Temos que dar um fim a esta tormenta sem sentido que é nosso caso. Não podemos mais viver no maldito castelo de areia junto ao mar, não podemos nos alimentar de nuvens e dormir no ar...eu já não quero amar. Não quero, meu querido amante, ser amarga, não ter o prazer do sentir. Não! Eu sou toda sentimento, toda euforia e emoção por você. E o que você é para mim? Você percebe que tem me tirado isso também? Não, tenho a certeza exata de que não percebe, ou finge não perceber.

Gosto mesmo de ver você dormir. Você fica ainda mais bonito quando tem a expressão serena estampada no rosto adormecido. Parece que jogou fora, se livrou dos problemas de uma forma muito simples. Admiro-o por isso. Fico a imaginar o que você sonha... Será comigo? Tolice, sei bem que não estaria com esse sorriso tênue lhe decorando a face se eu fosse o seu sonho.

Resolvi, meu doce amado, dar o que você tanto quer, mas não tem coragem para me dizer: irei me afastar de você mesmo que doa, e doerá como nunca senti. Não lhe darei a liberdade ainda, mas o deixarei livre das amarras que o prendem a mim.

Sinto muito por amar você... Eu beijo sua face com delicadeza. O gosto da sua pele, os pelos da barba, o suor na minha boca, tudo é um tiro de agonia, um calor que me sobe pelas pernas e explode nos lábios sedentos dos seus lábios. Quase não me detenho. Tenho vontade de arrancá-lo dos sonhos, trazendo-o de volta à realidade dos meus carinhos; tomá-lo para mim como se eu pudesse tê-lo; desnudá-lo das suas contradições; devorá-lo como antropófaga para tê-lo em mim mais do que já tenho.
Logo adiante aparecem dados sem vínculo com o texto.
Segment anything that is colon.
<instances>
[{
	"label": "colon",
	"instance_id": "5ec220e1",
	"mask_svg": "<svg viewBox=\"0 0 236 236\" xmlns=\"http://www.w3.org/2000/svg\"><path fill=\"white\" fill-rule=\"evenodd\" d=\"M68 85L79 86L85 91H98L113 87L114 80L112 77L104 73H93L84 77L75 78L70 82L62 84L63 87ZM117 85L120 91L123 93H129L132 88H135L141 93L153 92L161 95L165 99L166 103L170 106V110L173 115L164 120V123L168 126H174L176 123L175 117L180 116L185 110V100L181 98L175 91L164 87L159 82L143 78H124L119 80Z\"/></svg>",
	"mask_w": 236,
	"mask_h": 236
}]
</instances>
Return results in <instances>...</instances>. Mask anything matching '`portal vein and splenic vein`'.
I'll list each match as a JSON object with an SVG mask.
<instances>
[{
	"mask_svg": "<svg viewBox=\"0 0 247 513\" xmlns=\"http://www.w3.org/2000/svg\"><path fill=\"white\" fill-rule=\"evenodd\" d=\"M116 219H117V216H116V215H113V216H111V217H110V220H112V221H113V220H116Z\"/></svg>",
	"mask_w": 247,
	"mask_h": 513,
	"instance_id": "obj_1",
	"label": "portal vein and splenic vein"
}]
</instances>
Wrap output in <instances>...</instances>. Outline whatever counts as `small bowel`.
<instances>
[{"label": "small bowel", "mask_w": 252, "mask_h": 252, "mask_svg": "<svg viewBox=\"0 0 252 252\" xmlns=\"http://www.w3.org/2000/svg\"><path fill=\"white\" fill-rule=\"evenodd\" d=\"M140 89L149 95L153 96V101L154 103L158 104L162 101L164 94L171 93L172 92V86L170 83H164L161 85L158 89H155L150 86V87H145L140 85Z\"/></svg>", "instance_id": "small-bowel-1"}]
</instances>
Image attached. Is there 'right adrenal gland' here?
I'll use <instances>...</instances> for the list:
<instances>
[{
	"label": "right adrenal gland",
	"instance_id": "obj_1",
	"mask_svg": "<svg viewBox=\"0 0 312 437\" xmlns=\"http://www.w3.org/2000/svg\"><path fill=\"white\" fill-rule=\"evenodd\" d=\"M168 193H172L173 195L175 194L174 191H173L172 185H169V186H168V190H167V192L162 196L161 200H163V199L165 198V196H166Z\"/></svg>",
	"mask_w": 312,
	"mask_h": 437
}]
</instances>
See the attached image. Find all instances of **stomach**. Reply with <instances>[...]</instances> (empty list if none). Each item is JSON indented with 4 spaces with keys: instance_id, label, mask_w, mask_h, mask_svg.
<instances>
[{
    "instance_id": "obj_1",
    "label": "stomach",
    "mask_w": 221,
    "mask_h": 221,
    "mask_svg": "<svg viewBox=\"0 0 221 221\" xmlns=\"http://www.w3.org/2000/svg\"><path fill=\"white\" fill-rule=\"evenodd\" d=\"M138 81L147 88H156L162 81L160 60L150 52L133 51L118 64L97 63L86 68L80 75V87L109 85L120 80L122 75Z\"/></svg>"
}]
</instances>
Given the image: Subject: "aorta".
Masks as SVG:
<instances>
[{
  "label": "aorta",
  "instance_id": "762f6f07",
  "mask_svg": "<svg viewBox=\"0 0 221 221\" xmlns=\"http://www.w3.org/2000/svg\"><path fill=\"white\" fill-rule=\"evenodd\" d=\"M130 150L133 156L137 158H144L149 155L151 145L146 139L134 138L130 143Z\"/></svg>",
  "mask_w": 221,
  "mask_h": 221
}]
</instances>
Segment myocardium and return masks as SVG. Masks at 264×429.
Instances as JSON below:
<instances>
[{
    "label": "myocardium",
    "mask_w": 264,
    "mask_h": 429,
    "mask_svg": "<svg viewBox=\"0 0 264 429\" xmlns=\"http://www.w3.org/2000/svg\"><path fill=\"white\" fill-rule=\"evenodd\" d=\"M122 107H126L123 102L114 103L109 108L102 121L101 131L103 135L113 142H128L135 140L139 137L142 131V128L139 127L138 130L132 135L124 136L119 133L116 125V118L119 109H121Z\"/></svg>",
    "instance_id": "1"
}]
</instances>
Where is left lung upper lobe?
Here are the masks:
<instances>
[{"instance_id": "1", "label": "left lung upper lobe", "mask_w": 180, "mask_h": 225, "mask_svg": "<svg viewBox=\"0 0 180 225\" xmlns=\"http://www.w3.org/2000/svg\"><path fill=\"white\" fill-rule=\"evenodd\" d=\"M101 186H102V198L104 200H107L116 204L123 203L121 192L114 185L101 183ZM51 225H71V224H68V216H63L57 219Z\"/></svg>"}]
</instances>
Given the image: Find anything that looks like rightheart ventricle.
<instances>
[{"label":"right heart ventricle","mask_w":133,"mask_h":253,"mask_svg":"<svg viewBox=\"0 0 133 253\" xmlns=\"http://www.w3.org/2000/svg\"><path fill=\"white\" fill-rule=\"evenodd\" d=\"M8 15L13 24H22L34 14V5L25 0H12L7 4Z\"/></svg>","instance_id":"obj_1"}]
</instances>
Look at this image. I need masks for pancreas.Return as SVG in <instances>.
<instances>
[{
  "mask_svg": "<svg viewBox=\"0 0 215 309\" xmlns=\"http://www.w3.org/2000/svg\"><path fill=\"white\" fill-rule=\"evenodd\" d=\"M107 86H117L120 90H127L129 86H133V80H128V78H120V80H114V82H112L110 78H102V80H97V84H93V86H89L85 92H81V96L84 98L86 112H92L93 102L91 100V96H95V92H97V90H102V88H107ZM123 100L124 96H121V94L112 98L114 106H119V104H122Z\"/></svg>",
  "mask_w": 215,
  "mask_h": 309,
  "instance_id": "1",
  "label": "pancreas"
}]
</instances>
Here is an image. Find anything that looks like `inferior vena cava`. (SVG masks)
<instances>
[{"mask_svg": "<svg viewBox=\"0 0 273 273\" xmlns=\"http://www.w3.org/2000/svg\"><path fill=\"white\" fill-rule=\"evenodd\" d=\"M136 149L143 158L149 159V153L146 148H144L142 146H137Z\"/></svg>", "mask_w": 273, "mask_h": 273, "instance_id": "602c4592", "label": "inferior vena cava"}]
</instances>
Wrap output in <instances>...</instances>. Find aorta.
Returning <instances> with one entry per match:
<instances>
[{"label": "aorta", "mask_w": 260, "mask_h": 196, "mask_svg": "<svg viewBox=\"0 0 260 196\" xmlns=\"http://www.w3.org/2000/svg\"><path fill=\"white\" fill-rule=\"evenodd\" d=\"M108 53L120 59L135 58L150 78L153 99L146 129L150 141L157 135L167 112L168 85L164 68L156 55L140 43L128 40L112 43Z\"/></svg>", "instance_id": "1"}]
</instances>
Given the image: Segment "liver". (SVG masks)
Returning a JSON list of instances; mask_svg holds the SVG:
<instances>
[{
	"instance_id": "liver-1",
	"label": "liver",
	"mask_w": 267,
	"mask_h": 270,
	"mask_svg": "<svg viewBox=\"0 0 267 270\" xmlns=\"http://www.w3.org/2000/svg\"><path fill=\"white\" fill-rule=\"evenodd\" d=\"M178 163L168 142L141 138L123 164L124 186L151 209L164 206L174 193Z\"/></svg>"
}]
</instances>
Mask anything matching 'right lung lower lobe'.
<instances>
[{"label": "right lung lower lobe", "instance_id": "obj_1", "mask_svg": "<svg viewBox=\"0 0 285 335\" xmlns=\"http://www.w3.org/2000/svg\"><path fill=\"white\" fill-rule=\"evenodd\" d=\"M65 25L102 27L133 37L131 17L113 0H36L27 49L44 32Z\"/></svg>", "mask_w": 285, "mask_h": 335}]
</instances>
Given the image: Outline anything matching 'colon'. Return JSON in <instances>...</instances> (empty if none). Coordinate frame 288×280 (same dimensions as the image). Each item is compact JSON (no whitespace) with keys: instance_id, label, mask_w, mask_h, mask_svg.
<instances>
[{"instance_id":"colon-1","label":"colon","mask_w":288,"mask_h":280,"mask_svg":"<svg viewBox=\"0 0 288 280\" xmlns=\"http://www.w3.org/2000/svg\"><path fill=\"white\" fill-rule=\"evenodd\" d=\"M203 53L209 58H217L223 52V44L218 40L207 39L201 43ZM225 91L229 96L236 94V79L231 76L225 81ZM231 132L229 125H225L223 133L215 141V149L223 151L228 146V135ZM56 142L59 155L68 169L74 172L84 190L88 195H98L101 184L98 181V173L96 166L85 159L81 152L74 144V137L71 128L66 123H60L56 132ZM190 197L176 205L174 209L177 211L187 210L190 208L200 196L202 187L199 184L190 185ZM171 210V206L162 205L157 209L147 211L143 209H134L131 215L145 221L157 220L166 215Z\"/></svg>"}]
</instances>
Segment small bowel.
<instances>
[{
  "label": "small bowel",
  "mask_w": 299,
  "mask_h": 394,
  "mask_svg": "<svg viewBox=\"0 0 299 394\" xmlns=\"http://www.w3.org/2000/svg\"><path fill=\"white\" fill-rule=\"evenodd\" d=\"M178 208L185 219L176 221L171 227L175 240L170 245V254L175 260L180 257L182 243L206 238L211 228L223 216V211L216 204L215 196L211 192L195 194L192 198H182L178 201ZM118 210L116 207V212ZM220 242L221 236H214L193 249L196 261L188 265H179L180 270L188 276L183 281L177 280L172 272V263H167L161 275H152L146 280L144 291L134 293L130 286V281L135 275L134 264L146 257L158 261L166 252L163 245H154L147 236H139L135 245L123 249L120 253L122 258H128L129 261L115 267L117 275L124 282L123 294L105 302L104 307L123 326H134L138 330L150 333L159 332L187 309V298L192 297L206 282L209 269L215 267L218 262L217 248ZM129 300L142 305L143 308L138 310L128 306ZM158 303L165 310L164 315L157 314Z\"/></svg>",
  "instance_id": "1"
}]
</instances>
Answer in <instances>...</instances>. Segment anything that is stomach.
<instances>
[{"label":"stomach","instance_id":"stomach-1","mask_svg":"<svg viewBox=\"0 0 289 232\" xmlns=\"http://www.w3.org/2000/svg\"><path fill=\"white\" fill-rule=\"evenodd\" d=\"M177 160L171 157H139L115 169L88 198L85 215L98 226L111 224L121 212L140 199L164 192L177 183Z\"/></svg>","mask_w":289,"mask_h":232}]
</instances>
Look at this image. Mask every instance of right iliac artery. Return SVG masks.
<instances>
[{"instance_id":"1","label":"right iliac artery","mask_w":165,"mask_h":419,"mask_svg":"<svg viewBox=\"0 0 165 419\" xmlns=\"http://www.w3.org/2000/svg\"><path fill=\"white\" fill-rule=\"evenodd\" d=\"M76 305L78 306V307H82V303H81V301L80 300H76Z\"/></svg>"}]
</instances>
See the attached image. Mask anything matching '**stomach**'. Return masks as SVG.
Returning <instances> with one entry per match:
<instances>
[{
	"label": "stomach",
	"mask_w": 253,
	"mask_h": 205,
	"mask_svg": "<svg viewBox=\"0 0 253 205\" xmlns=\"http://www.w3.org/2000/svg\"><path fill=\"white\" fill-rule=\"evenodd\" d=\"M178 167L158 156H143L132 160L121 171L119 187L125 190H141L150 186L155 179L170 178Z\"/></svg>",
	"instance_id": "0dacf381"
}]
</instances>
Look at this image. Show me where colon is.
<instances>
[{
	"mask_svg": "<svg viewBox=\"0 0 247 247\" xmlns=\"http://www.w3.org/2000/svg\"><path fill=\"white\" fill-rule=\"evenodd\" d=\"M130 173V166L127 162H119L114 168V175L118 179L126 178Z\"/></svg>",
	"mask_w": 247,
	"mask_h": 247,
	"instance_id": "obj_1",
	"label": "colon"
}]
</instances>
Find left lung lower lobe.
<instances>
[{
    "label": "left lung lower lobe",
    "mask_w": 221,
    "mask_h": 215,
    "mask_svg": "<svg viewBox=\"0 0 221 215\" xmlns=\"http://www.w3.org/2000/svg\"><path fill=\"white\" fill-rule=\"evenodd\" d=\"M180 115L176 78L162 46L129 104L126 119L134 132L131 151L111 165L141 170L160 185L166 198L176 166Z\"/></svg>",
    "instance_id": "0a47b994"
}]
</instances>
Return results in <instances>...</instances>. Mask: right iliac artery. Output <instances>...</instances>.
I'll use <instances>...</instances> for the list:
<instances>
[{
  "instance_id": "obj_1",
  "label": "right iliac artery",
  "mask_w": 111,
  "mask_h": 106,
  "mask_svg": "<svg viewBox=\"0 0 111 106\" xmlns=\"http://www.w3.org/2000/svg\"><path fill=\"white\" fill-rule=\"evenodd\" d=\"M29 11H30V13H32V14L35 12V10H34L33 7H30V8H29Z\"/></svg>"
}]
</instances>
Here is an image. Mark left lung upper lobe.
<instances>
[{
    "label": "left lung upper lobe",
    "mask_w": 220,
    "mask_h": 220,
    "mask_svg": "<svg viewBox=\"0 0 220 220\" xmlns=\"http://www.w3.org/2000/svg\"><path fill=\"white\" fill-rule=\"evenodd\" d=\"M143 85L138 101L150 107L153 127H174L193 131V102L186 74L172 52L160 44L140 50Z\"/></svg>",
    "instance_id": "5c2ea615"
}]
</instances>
Venha, meu amor, conhecer as estrelas! Elevarei seu corpo em minha ilusão de menina. Eu desejo, amo... ardo sozinha, sempre sozinha... Por que não o acordo? Por que não faço a sua paixão ser minha? Tenho medo de aborrecê-lo, tenho medo da rejeição. Mas como posso temer isso, se rejeitada sou todos os dias?

Deixo-o no sofá. É cedo ainda. Ele não irá acordar. Preciso sair, preciso pensar, preciso do ar que me falta quando ele me deixa. Vou ao largo, um passeio pela orla... qualquer lugar onde ele não está... mas não há lugar onde Jorge não esteja. Ele está em mim, nas minhas coisas, nas minhas roupas... está na cidade, na praia, nas praças, nos campos... está em tudo dentro de mim, tomou minhas memórias, devorou minhas lembranças... tomou-me de mim.

Preciso do som, preciso da música, preciso tocar... preciso me perder para, quem sabe, me encontrar.